Knight's editor, Hugh Henry Brackenridge, disliked Natives. He changed Knight's story. He removed parts about Crawford's trial. He also removed the fact that Crawford was killed in response to the Gnadenhütten massacre. By hiding the Natives' reasons, Brackenridge created "a piece of virulent anti-Indian, anti-British propaganda." This was meant to stir up public attention and patriotism. Brackenridge called for all Native Americans to be removed or killed. He also wanted their lands taken. In an introduction to the stories, Bailey supported this idea:

"But as they [the Natives] still continue their murders on our frontier, these Narratives may be serviceable to induce our government to take some effectual steps to chastise and suppress them; as from hence, they will see that the nature of an Indian is fierce and cruel, and that an extirpation of them would be useful to the world, and honorable to those who can effect it."

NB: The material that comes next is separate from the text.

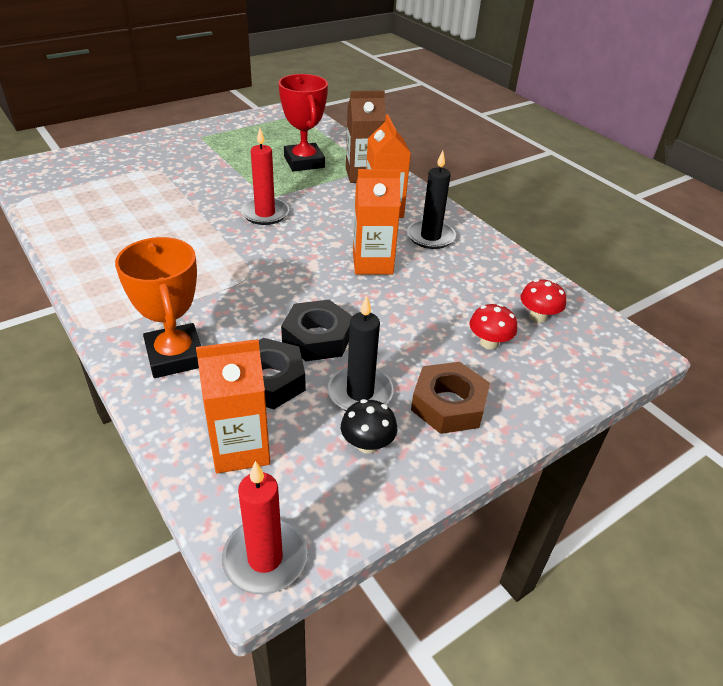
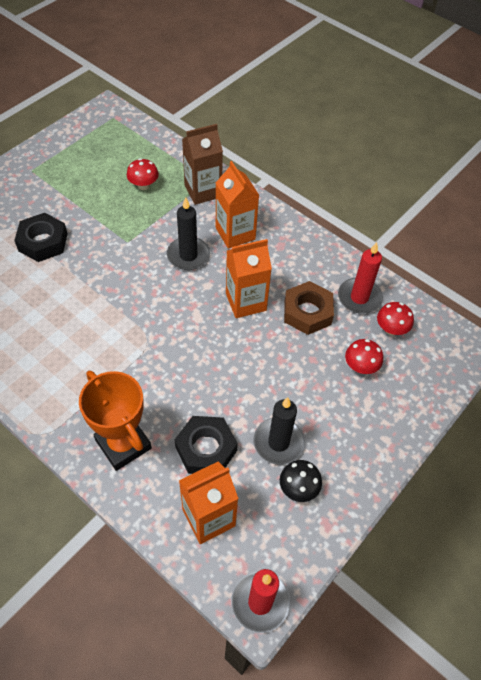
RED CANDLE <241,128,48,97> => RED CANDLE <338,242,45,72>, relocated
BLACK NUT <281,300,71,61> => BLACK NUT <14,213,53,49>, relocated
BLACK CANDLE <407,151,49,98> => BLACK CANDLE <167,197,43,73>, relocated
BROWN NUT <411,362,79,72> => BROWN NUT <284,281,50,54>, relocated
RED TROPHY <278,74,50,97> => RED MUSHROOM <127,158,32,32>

As intended, Knight's story increased negative feelings towards Native Americans. It was often republished over the next 80 years. This happened especially when there were violent events between white Americans and Natives. American frontiersmen had often killed Native prisoners. But most Americans saw Native culture as wild. Crawford's death greatly strengthened this idea of Natives as "savages." In American memory, the details of Crawford's death became more important than American actions like the Gnadenhütten massacre. The image of the "savage Native" became a common idea. The efforts of peaceful men like Cornstalk and White Eyes were almost forgotten.